According to Buddhism, there are five orders or processes (niyama) which operate in the physical and mental realms.
They are:
- Utu Niyama – physical inorganic order, e.g. seasonal phenomena of winds and rains. The unerring order of seasons, characteristic seasonal changes and events, causes of winds and rains, nature of heat, etc., all belong to this group.
- Bija Niyama – order of germs and seeds (physical organic order), e.g. rice produced from rice-seed, sugary taste from sugar-cane or honey, peculiar characteristics of certain fruits, etc. The scientific theory of cells and genes and the physical similarity of twins may be ascribed to this order.
- Karma Niyama – order of act and result, e.g., desirable and undesirable acts produce corresponding good and bad results. As surely as water seeks its own level so does Karma, given opportunity, produce its inevitable result, not in the form of a reward or punishment but as an innate sequence. This sequence of deed and effect is as natural and necessary as the way of the sun and the moon.
- Dhamma Niyama – order of the norm, e.g., the natural phenomena occurring at the advent of a Bodhisattva in his last birth. Gravitation and other similar laws of nature. The natural reason for being good and so forth, my be included in this group.
- Citta Niyama – order or mind or psychic law, e.g., processes of consciousness, arising and perishing of consciousness, constituents of consciousness, power of mind, etc., including telepathy, telaesthesia, retro-cognition, premonition, clairvoyance, clairaudience, thought-reading and such other psychic phenomena which are inexplicable to modern science.
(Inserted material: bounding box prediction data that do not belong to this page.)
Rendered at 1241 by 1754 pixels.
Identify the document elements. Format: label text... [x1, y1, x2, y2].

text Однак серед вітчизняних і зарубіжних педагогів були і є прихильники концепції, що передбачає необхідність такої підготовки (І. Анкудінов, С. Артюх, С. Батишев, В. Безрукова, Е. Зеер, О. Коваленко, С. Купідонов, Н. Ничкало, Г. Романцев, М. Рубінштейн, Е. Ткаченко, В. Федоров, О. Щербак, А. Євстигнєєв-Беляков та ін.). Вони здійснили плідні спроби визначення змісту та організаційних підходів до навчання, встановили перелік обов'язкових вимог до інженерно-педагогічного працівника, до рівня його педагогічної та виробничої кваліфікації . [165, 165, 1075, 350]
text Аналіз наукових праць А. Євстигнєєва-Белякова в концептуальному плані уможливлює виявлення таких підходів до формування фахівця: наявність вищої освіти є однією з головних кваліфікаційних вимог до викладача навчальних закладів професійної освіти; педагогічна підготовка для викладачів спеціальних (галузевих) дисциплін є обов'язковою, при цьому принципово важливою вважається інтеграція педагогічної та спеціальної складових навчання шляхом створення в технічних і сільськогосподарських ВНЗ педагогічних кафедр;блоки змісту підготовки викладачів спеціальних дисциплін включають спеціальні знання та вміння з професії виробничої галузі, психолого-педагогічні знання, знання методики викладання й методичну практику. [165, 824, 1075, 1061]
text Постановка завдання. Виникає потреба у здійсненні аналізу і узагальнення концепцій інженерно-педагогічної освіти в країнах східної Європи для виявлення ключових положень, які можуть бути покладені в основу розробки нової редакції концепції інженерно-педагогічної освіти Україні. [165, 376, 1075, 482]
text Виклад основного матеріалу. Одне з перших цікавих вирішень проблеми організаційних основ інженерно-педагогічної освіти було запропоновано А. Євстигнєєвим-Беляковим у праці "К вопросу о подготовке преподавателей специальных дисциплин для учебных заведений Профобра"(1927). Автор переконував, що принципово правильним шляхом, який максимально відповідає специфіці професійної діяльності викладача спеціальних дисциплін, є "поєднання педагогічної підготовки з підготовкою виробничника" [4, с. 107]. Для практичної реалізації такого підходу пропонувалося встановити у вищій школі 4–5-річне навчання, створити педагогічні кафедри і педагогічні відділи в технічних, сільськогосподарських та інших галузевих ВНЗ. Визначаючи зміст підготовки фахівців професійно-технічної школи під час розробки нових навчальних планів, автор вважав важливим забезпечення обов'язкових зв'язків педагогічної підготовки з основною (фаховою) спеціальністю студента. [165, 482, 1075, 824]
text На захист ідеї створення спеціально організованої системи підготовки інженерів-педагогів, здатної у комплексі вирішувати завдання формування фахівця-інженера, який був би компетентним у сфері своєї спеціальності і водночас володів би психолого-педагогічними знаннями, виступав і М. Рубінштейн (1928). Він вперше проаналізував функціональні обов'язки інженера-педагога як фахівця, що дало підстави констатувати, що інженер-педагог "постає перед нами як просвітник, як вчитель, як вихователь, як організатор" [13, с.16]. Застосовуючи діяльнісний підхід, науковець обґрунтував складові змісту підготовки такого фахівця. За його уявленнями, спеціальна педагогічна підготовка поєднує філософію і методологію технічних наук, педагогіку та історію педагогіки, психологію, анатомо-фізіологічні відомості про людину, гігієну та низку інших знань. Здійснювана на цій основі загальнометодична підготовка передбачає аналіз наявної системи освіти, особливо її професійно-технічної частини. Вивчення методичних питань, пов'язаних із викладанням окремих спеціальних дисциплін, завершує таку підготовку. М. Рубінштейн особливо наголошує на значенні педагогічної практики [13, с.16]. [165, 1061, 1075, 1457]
Every mental or physical phenomenon could be explained by these all-embracing five orders or processes which are laws in themselves. Karma as such is only one of these five orders. Like all other natural laws they demand no lawgiver.
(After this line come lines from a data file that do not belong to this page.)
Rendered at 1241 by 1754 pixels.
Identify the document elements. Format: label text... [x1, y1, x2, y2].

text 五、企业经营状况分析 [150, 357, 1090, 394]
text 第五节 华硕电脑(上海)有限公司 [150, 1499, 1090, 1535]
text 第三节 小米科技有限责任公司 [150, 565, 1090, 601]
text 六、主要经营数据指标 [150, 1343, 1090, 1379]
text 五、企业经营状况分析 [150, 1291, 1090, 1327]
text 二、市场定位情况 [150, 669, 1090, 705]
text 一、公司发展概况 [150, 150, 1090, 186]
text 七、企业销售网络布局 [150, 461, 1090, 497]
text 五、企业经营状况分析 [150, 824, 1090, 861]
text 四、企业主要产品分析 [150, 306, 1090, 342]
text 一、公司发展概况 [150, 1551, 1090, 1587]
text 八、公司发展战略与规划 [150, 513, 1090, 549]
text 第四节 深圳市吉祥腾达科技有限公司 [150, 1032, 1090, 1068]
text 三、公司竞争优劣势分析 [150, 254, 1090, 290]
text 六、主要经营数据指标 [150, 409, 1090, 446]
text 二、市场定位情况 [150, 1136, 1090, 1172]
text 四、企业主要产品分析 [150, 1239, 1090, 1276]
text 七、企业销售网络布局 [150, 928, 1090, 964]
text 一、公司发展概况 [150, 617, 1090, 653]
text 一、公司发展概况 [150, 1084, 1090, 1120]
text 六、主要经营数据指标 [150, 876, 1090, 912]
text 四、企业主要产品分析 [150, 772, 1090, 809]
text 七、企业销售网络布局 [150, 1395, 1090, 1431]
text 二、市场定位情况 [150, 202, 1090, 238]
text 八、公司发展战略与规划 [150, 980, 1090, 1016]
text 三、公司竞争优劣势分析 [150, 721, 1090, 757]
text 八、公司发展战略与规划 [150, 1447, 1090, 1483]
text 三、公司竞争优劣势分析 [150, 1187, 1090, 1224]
Of these five, the physical inorganic order and the order of the norm are more or less mechanistic, though they can be controlled to some extent by human ingenuity and the power of mind. For example, fire normally burns, and extreme cold freezes, but man has walked scatheless over fire and meditated naked on Himalayan snows; horticulturists have worked marvels with flowers and fruits; Yogis have performed levitation. Psychic law is equally mechanistic, but Buddhist training aims at control of mind, which is possible by right understanding and skilful volition. Karma law operates quite automatically and, when the Karma is powerful, man cannot interfere with its inexorable result though he may desire to do so; but here also right understanding and skilful volition can accomplish much and mould the future. Good Karma, persisted in, can thwart the reaping of bad Karma, or as some Western scholars prefer to say ‘action influence’, is certainly an intricate law whose working is fully comprehended only by a Buddha. The Buddhist aims at the final destruction of all Karma.